What to work on »
Copy the listing that follows exactly. Its pictures do not belong in the copy.

Supplied information »
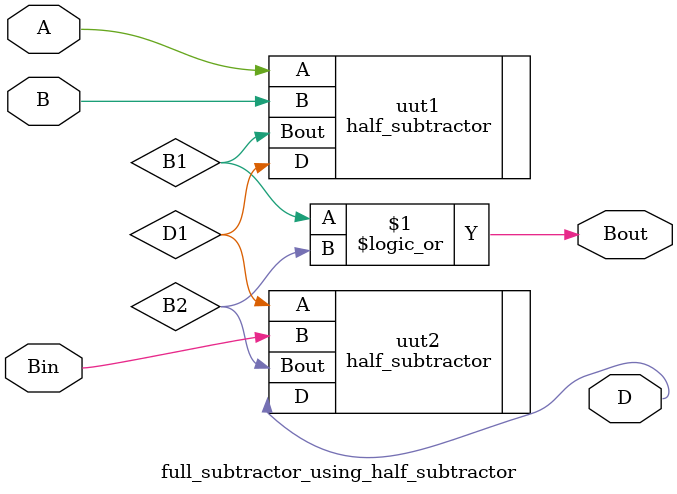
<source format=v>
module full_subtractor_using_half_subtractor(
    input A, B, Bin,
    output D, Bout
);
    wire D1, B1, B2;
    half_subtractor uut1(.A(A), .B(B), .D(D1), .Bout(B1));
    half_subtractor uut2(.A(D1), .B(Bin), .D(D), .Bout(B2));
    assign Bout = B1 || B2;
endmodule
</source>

Your response »
<source format=v>
module full_subtractor_using_half_subtractor(
    input A, B, Bin,
    output D, Bout
);
    wire D1, B1, B2;
    half_subtractor uut1(.A(A), .B(B), .D(D1), .Bout(B1));
    half_subtractor uut2(.A(D1), .B(Bin), .D(D), .Bout(B2));
    assign Bout = B1 || B2;
endmodule
</source>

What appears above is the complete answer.